POST
/
v1
/
chunk
/
late
curl --request POST \
  --url https://api.chonkie.ai/v1/chunk/late \
  --header 'Authorization: Bearer <token>' \
  --header 'Content-Type: multipart/form-data' \
  --form embedding_model=all-MiniLM-L6-v2 \
  --form chunk_size=512 \
  --form recipe=default \
  --form lang=en \
  --form min_characters_per_chunk=24
[
  {
    "text": "<string>",
    "start_index": 123,
    "end_index": 123,
    "token_count": 123,
    "sentences": [
      {
        "text": "<string>",
        "start_index": 123,
        "end_index": 123,
        "token_count": 123
      }
    ],
    "embedding": [
      123
    ]
  }
]

Authorizations

Authorization
string
header
required

Your API Key from the Chonkie Cloud dashboard

Body

multipart/form-data
file
file

The file to chunk.

embedding_model
string
default:all-MiniLM-L6-v2

SentenceTransformer model identifier to use for embedding.

chunk_size
integer
default:512

Maximum number of tokens per chunk.

recipe
string
default:default

Pre-defined recursive rules for splitting.
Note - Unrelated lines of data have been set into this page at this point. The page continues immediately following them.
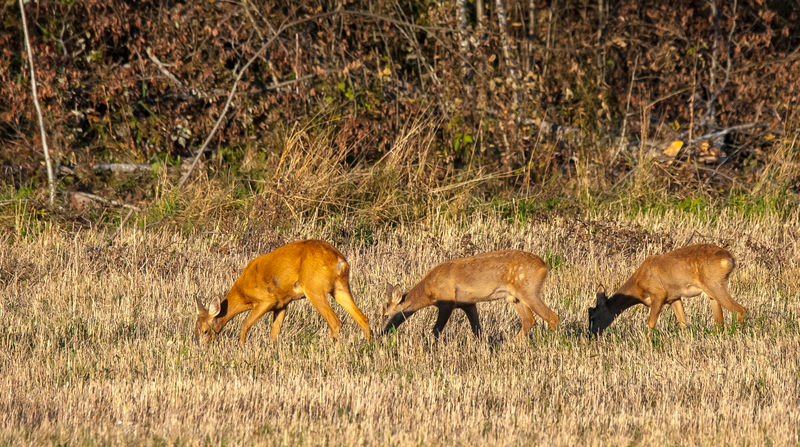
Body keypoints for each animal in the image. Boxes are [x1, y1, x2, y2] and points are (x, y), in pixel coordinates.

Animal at [194, 240, 372, 348]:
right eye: (195, 330)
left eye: (205, 331)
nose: (201, 348)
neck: (243, 294)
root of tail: (340, 260)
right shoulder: (282, 304)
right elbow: (274, 332)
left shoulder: (266, 300)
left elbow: (245, 325)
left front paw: (242, 347)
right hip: (341, 287)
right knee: (363, 318)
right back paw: (368, 346)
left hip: (315, 289)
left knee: (335, 321)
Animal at [382, 250, 560, 342]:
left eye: (385, 315)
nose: (383, 333)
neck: (428, 291)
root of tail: (544, 266)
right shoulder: (468, 303)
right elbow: (477, 329)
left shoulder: (447, 302)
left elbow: (436, 330)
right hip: (515, 297)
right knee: (529, 320)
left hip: (529, 290)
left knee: (552, 317)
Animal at [584, 243, 748, 334]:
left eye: (593, 317)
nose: (591, 335)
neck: (638, 284)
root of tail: (729, 258)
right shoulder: (673, 297)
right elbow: (682, 322)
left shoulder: (659, 294)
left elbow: (650, 324)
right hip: (711, 292)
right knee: (719, 321)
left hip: (715, 285)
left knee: (740, 309)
Find all recipes on our Hugging Face Hub.

lang
string
default:en

Language of the text, used with recipes. Must match the language of the recipe.

min_characters_per_chunk
integer
default:24

Minimum number of characters per chunk.

Response

200 - application/json
Successful Response: A list of `LateChunk` objects.
text
string

The actual text content of the chunk.

start_index
integer

The starting character index of the chunk within the original input text.

end_index
integer

The ending character index (exclusive) of the chunk within the original input text.

token_count
integer

The number of tokens in this specific chunk, according to the tokenizer used.

sentences
object[]

List of standard Sentence objects contained within this chunk.

Represents a single sentence with metadata, used within sentence-based chunks.

embedding
number[] | null

Optional embedding vector (list of floats) for the entire chunk, derived from the full document embedding.